# Yahoo mail problems on Fire HD



## MINImum (Oct 15, 2009)

I sent an email to Yahoo about this but I haven't heard back yet and thought I'd see if anyone here is suddenly having this issue too.

Starting this morning I cannot send emails with my Yahoo accounts on my Kindle (I use the native email app on the Kindle). I can receive Yahoo emails but not send them. I can send and receive Yahoo emails from other devices. I can send and receive emails on the Kindle using my gmail account.

I reset the modem. I powered off the Kindle and tried again. Nothing worked so I deleted the two ymail accounts to start over. Now, I can't even add my accounts back on my Kindle! I get an error saying "unable to safely connect to the server". 

Any suggestions, other than wait for help from Yahoo?


----------



## Linjeakel (Mar 17, 2010)

It's hard to judge from what you say whether the problem is with the Kindle or with Yahoo and you've done the things we would probably suggest - restarting the Kindle and trying to reinstall the accounts.

The only thing I would ask is - did you restart the Kindle after you removed the yahoo accounts and before you tried to put them back on?
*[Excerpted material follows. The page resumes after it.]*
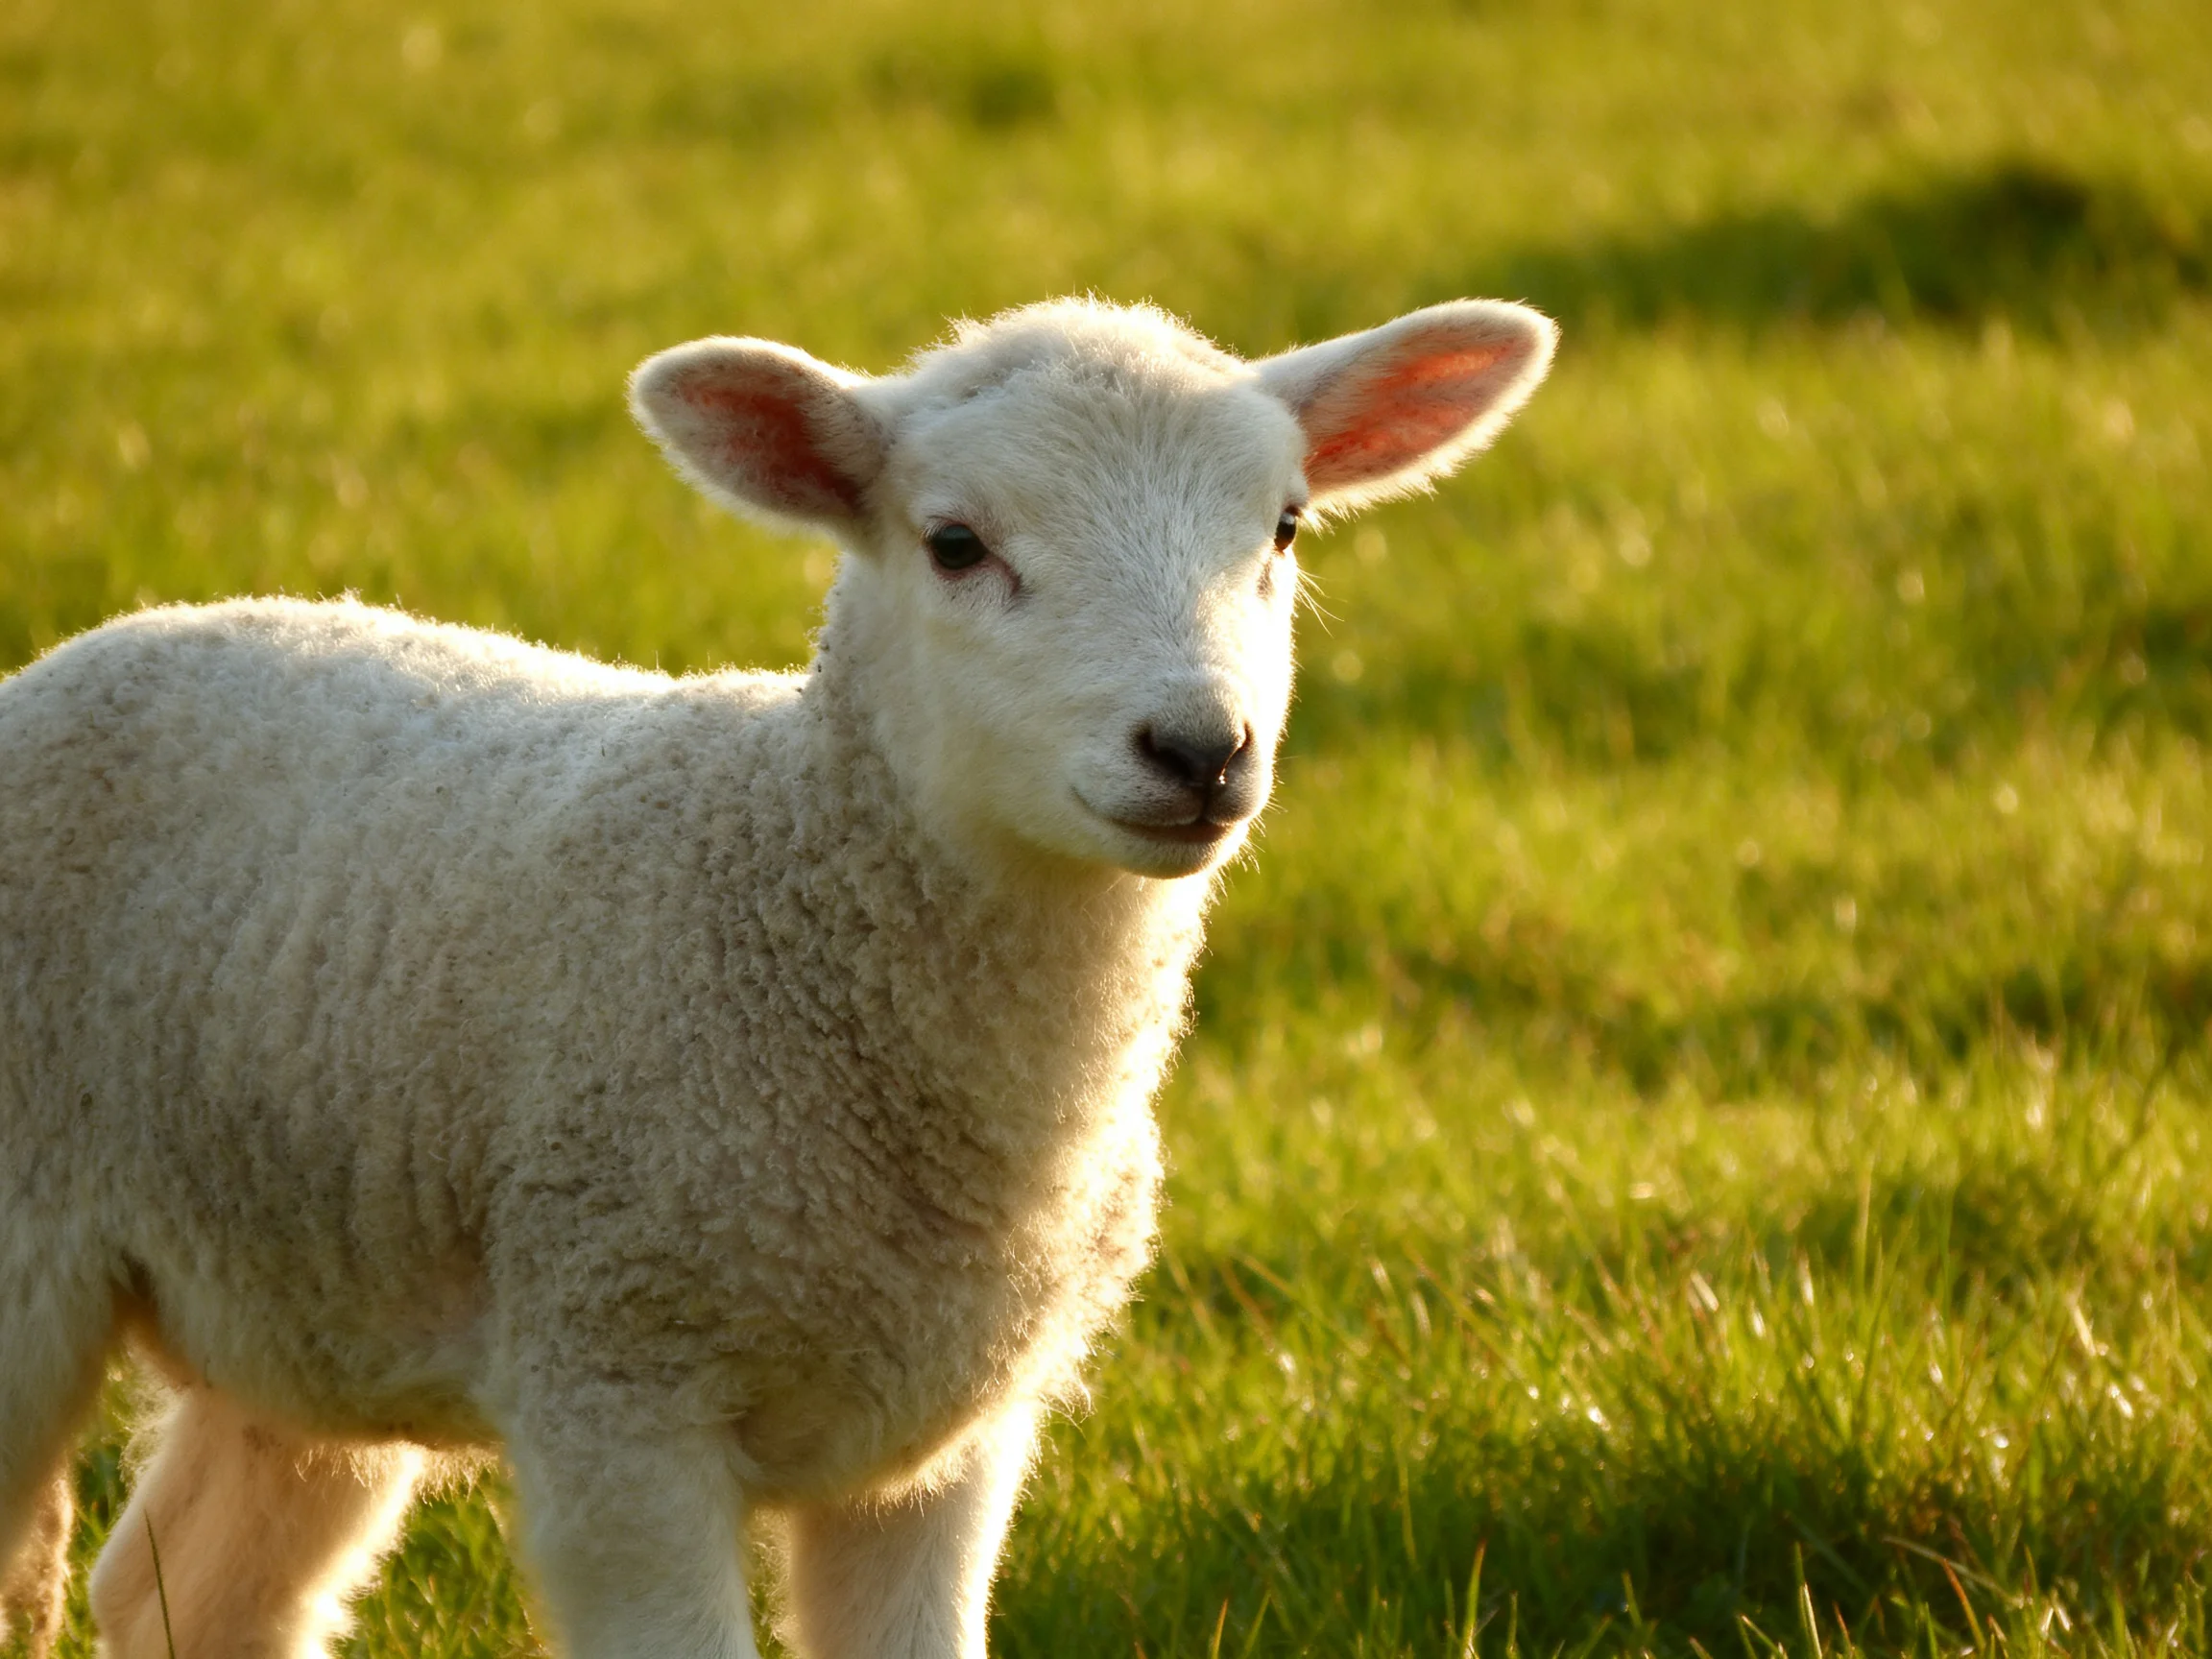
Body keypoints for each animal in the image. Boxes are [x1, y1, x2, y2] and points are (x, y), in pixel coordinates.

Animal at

It's a long shot but it could make a difference.

If you don't get any joy from yahoo, try ringing Kindle customer services - they're usually very helpful.


----------



## MINImum (Oct 15, 2009)

omg, that worked! Thank you so much!!! If you were here I would bake you some cupcakes because I'm so grateful!


----------



## Linjeakel (Mar 17, 2010)

MINImum said:


> omg, that worked! Thank you so much!!! If you were here I would bake you some cupcakes because I'm so grateful!


LOL I'm glad that worked - so often it's just something simple that makes the difference. Mmmm... cupcakes!


----------